#### SUPPLIED TEXT

“Like the Learned Pig”: Virginia Woolf’s First Index

“If you had come in yesterday you would have seen me with the floor all strewn with little squares of paper, like the learned pig, making an index for Viola.”
Letter to Vita Sackville-West, 29 March 1926

I’ve written a couple of times (here and here) about the index Virginia Woolf prepared for Orlando, but I hadn’t realised till the other day that this wasn’t her first index. (Nor would it be her last.)

In 1917, Woolf and her husband Leonard bought themselves a printing press. Over the next few years the Hogarth Press would grow from being a hobby – with Virginia setting the type while Leonard operated the press – into a substantial publishing operation, producing dozens of books a year, and with most of the printing being done offsite. The growth of the Hogarth Press meant that, along with their own writing and the literary and critical output of their friends, the Woolfs began to publish longer works of prose non-fiction, one such work being Castles in the Air (1926), the memoirs of the actress and singer Viola Tree.

Viola Tree (1907), by John Singer Sargent
Viola Tree (1907), by John Singer Sargent

And so it was that Woolf should find herself surrounded by indexing slips bearing the names of Lord and Lady Asquith, Winston Churchill and all the other socialites namedropped in Tree’s effervescent life story.

########
#### DATA EXTRACT

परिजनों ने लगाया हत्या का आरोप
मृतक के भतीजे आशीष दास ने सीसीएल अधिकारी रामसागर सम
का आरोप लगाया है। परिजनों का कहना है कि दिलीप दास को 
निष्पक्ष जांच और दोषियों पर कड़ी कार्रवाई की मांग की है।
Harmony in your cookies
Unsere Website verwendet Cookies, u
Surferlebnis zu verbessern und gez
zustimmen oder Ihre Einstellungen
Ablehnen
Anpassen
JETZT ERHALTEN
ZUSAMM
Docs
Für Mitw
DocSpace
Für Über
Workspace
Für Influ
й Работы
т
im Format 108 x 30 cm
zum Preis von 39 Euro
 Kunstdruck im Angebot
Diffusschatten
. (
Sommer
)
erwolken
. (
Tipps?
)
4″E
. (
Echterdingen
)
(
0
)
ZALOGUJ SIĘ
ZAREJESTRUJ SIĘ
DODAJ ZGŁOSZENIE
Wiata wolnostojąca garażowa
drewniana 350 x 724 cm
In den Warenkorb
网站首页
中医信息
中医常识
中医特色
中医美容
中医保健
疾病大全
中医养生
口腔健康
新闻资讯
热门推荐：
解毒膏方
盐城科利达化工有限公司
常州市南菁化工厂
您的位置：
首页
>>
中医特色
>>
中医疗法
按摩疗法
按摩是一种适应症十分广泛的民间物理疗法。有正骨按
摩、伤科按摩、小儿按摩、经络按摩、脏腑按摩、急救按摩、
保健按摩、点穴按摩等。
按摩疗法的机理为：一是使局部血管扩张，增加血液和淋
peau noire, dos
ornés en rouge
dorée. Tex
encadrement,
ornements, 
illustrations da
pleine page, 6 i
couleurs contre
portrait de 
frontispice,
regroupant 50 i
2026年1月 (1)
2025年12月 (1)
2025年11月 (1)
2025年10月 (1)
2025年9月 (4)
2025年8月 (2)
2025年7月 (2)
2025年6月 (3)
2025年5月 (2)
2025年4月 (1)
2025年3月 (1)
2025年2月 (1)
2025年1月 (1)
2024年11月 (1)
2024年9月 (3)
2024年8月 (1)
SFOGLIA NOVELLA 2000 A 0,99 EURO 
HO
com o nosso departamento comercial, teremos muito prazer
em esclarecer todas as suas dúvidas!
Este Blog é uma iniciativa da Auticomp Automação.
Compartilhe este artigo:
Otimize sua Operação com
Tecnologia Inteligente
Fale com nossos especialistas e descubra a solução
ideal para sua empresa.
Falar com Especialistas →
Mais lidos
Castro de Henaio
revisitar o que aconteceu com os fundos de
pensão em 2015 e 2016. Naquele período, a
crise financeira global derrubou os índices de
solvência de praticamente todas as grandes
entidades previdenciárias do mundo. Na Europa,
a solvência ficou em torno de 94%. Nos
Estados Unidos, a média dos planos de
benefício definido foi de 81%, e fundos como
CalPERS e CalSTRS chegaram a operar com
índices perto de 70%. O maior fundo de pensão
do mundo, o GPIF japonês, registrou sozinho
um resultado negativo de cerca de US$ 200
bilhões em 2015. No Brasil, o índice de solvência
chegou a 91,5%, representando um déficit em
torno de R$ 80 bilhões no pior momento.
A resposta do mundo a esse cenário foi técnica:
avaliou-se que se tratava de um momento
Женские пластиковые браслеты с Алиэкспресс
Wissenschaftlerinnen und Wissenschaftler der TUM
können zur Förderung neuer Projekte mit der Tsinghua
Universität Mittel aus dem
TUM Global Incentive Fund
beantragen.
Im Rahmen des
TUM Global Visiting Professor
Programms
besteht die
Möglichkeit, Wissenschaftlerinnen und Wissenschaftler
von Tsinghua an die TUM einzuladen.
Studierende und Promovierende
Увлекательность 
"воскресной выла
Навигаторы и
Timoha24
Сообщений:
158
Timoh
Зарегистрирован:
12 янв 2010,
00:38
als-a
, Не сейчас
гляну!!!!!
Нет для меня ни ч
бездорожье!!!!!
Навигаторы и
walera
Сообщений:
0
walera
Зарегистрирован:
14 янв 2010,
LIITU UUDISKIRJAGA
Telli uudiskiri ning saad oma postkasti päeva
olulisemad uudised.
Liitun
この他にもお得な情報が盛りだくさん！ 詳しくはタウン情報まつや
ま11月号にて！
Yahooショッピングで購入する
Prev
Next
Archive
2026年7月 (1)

########

# EXERCISE INSTRUCTIONS
1 > In the piece on Virginia Woolf's first index, in what year did Woolf and her husband Leonard buy a printing press?
2 > Do these statements agree with the piece on Woolf's first index? (a) At first, Virginia set the type while Leonard operated the press. (b) The letter quoted at the top was sent to Leonard Woolf. (c) The index for Orlando was Woolf's first index.
3 > Quote the stretch of the Woolf index piece from "And so it was" through "effervescent life story.".

# SOLUTIONS TO EACH TASK
1 > 1917

2 >
(a) Yes: "with Virginia setting the type while Leonard operated the press"
(b) No: "Letter to Vita Sackville-West, 29 March 1926"
(c) No: "I hadn’t realised till the other day that this wasn’t her first index"

3 >
And so it was that Woolf should find herself surrounded by indexing slips bearing the names of Lord and Lady Asquith, Winston Churchill and all the other socialites namedropped in Tree’s effervescent life story.